当連結会計年度末の資本合計は、前連結会計年度末の4,168億67百万円から410億76百万円(9.9%)増加し、4,579億44百万円となりました。自己株式の取得及び配当金の支払いによる株主還元を行ったものの、当期利益により利益剰余金が増加したことに加え、為替変動の影響及び保有有価証券の時価上昇によりその他の資本の構成要素が増加したことで、全体では増加となりました。

 

③ キャッシュ・フロー

当連結会計年度末における現金及び現金同等物(以下「資金」という。)は、前連結会計年度末に比べ686億8百万円減少(前期は431億50百万円増加)し、期末残高は1,038億86百万円となりました。

 

(営業活動によるキャッシュ・フロー)

当連結会計年度の営業活動によるキャッシュ・フローは、主として税引前当期利益に対し、半導体調達難等に起因する一部製品の生産遅れやエントリーモデルの需要減、中国での新型コロナウイルス感染症による混乱などの影響を受け棚卸資産が増加したことに加え、前連結会計年度の投資有価証券の売却による法人所得税の支払いもあり、148億41百万円の支出(前年同期は360億16百万円の収入)となりました。

 

(投資活動によるキャッシュ・フロー)

当連結会計年度の投資活動によるキャッシュ・フローは、主として有形固定資産の取得およびCordoba Music Group, LLCの持分取得により、215億63百万円の支出(前年同期は主として投資有価証券の売却により、437億7百万円の収入)となりました。

 

(財務活動によるキャッシュ・フロー)

当連結会計年度の財務活動によるキャッシュ・フローは、主としてグループファイナンス拡大に伴う短期借入金の返済や配当金の支払い、自己株式の取得等により、352億87百万円の支出(前年同期は主として自己株式の取得により、444億26百万円の支出)となりました。

 

(イ)資金需要

当社グループにおける主な資金需要は、製品製造のための材料、部品等の購入、労務費など製造費用と、商品の仕入、販売費及び一般管理費等、営業費用の運転資金及び設備投資資金、並びにM&Aや資本提携を目的とした投資資金であります。

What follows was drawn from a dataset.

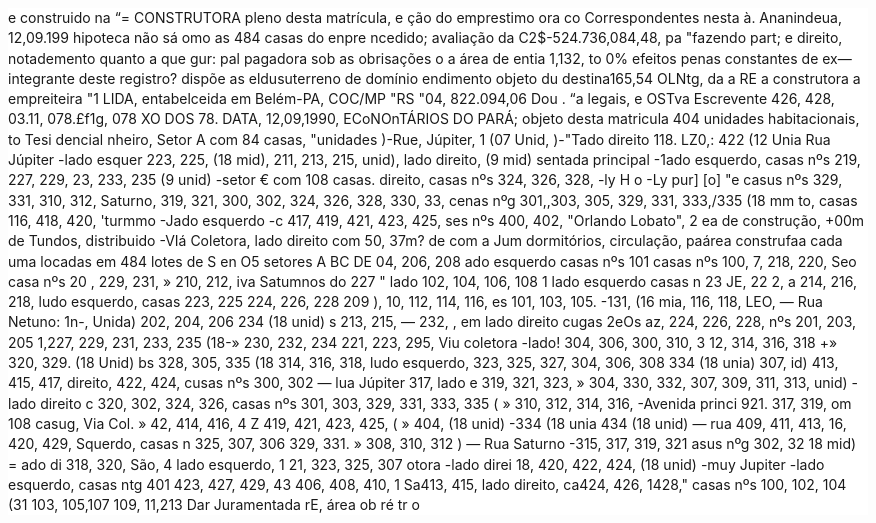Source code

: e construido na “= CONSTRUTORA pleno desta matrícula, e ção do emprestimo ora co Correspondentes nesta à. Ananindeua, 12,09.199 hipoteca não sá omo as 484 casas do enpre ncedido; avaliação da C2$-524.736,084,48, pa "fazendo part; e direito, notademento quanto a que gur: pal pagadora sob as obrisações o a área de entia 1,132, to 0% efeitos penas constantes de ex— integrante deste registro? dispõe as eldusuterreno de domínio endimento objeto du destina165,54 OLNtg, da a RE a construtora a empreiteira "1 LIDA, entabelceida em Belém-PA, COC/MP "RS "04, 822.094,06 Dou . “a legais, e OSTva Escrevente 426, 428, 03.11, 078.£f1g, 078 XO DOS 78. DATA, 12,09,1990, ECoNOnTÁRIOS DO PARÁ; objeto desta matricula 404 unidades habitacionais, to Tesi dencial nheiro, Setor A com 84 casas, "unidades )-Rue, Júpiter, 1 (07 Unid, )-"Tado direito 118. LZ0,: 422 (12 Unia Rua Júpiter -lado esquer 223, 225, (18 mid), 211, 213, 215, unid), lado direito, (9 mid) sentada principal -1ado esquerdo, casas nºs 219, 227, 229, 23, 233, 235 (9 unid) -setor € com 108 casas. direito, casas nºs 324, 326, 328, -ly H o -Ly pur] [o] "e casus nºs 329, 331, 310, 312, Saturno, 319, 321, 300, 302, 324, 326, 328, 330, 33, cenas nºg 301,,303, 305, 329, 331, 333,/335 (18 mm to, casas 116, 418, 420, 'turmmo -Jado esquerdo -c 417, 419, 421, 423, 425, ses nºs 400, 402, "Orlando Lobato", 2 ea de construção, +00m de Tundos, distribuido -VIá Coletora, lado direito com 50, 37m? de com a Jum dormitórios, circulação, paárea construfaa cada uma locadas em 484 lotes de S en O5 setores A BC DE 04, 206, 208 ado esquerdo casas nºs 101 casas nºs 100, 7, 218, 220, Seo casa nºs 20 , 229, 231, » 210, 212, iva Satumnos do 227 " lado 102, 104, 106, 108 1 lado esquerdo casas n 23 JE, 22 2, a 214, 216, 218, ludo esquerdo, casas 223, 225 224, 226, 228 209 ), 10, 112, 114, 116, es 101, 103, 105. -131, (16 mia, 116, 118, LEO, — Rua Netuno: 1n-, Unida) 202, 204, 206 234 (18 unid) s 213, 215, — 232, , em lado direito cugas 2eOs az, 224, 226, 228, nºs 201, 203, 205 1,227, 229, 231, 233, 235 (18-» 230, 232, 234 221, 223, 295, Viu coletora -lado! 304, 306, 300, 310, 3 12, 314, 316, 318 +» 320, 329. (18 Unid) bs 328, 305, 335 (18 314, 316, 318, ludo esquerdo, 323, 325, 327, 304, 306, 308 334 (18 unia) 307, id) 413, 415, 417, direito, 422, 424, cusas nºs 300, 302 — lua Júpiter 317, lado e 319, 321, 323, » 304, 330, 332, 307, 309, 311, 313, unid) -lado direito c 320, 302, 324, 326, casas nºs 301, 303, 329, 331, 333, 335 ( » 310, 312, 314, 316, -Avenida princi 921. 317, 319, om 108 casug, Via Col. » 42, 414, 416, 4 Z 419, 421, 423, 425, ( » 404, (18 unid) -334 (18 unia 434 (18 unid) — rua 409, 411, 413, 16, 420, 429, Squerdo, casas n 325, 307, 306 329, 331. » 308, 310, 312 ) — Rua Saturno -315, 317, 319, 321 asus nºg 302, 32 18 mid) = ado di 318, 320, São, 4 lado esquerdo, 1 21, 323, 325, 307 otora -lado direi 18, 420, 422, 424, (18 unid) -muy Jupiter -lado esquerdo, casas ntg 401 423, 427, 429, 43 406, 408, 410, 1 Sa413, 415, lado direito, ca424, 426, 1428," casas nºs 100, 102, 104 (31 103, 105,107 109, 11,213 Dar Juramentada rE, área ob ré tr o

当連結会計年度の設備投資額は、前期の148億35百万円から57億5百万円(38.5%)増加し、205億41百万円となりました。新オフィスの建設、設備の更新改修を中心として減価償却費(130億94百万円)を超える設備投資を行いました。

研究開発費は、前期の240億32百万円から10億25百万円(4.3%)増加し、250億57百万円となりました。売上収益研究開発費比率は前期の5.9%から0.3ポイント減少し、5.6%となりました。

 

(ロ)資金調達

運転資金及び設備投資資金について、当社及び国内子会社、一部の海外子会社においてグループ内資金を有効活用するためグループファイナンスを運用しています。また、一部の子会社においては、借入金額・期間・金利等の条件を総合的に勘案し、金融機関から借入を行っております。